Written exercise 1. In the records, reproduce the stretch from the line containing "scientific name: Persicaria hydropiper" through the line containing "order: Hymenoptera", substituting "vernacular name" for "common name" throughout and leaving everything else unchanged.

W I T N E S S E T H:
WHEREAS, Company proposes to enter into an Agreement and Plan of Merger, dated
as of April 16, 1998 (the "Merger Agreement"), among Sterling Commerce, Inc., a
Delaware corporation ("Parent"), Sterling Commerce (Southern), Inc., a Delaware
corporation ("Merger Sub") and Company, pursuant to which Company will represent
and warrant, among other things, that the Agreement has been amended as provided
herein, the effect of which is to provide that the execution and delivery of,
and the consummation of the transactions contemplated by, the Merger Agreement
and the ancillary agreements thereto, including, without limitation, the
Shareholder Agreement (as hereinafter defined), will not (i) result in Parent or
Merger Sub or any of their respective Affiliates or Associates being an
Acquiring Person, (ii) result in the occurrence of a Flip-In Date, a Stock
Acquisition Date, a Separation Time, a Flip-Over Transaction or Event, or (iii)

Entries provided.
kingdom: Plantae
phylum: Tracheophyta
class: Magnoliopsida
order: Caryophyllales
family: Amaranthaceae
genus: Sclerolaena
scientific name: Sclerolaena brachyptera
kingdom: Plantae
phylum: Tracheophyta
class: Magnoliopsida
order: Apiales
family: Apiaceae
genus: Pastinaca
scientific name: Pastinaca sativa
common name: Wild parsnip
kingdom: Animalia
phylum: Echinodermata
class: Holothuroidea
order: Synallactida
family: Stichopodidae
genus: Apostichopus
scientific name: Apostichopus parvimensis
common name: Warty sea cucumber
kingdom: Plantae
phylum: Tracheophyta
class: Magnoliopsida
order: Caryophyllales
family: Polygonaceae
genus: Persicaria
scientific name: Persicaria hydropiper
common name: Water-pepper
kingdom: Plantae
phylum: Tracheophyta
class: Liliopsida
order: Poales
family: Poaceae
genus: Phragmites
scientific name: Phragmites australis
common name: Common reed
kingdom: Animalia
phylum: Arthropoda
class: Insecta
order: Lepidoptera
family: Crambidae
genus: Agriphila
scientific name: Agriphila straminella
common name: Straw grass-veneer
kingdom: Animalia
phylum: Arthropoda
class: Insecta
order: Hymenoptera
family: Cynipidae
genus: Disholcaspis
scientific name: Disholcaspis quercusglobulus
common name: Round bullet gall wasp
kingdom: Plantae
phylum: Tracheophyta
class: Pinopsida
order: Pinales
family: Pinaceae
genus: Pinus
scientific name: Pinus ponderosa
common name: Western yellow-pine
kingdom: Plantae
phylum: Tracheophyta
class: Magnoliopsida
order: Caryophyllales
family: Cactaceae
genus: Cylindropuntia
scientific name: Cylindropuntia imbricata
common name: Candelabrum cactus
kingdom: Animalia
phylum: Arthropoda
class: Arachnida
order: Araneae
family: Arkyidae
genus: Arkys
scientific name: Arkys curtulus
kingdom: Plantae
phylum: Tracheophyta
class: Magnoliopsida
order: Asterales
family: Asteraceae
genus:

Written exercise 2. Quote the merger agreement excerpt in full, word for word.

Task solution 1.
scientific name: Persicaria hydropiper
vernacular name: Water-pepper
kingdom: Plantae
phylum: Tracheophyta
class: Liliopsida
order: Poales
family: Poaceae
genus: Phragmites
scientific name: Phragmites australis
vernacular name: Common reed
kingdom: Animalia
phylum: Arthropoda
class: Insecta
order: Lepidoptera
family: Crambidae
genus: Agriphila
scientific name: Agriphila straminella
vernacular name: Straw grass-veneer
kingdom: Animalia
phylum: Arthropoda
class: Insecta
order: Hymenoptera

Task solution 2.
W I T N E S S E T H:
WHEREAS, Company proposes to enter into an Agreement and Plan of Merger, dated
as of April 16, 1998 (the "Merger Agreement"), among Sterling Commerce, Inc., a
Delaware corporation ("Parent"), Sterling Commerce (Southern), Inc., a Delaware
corporation ("Merger Sub") and Company, pursuant to which Company will represent
and warrant, among other things, that the Agreement has been amended as provided
herein, the effect of which is to provide that the execution and delivery of,
and the consummation of the transactions contemplated by, the Merger Agreement
and the ancillary agreements thereto, including, without limitation, the
Shareholder Agreement (as hereinafter defined), will not (i) result in Parent or
Merger Sub or any of their respective Affiliates or Associates being an
Acquiring Person, (ii) result in the occurrence of a Flip-In Date, a Stock
Acquisition Date, a Separation Time, a Flip-Over Transaction or Event, or (iii)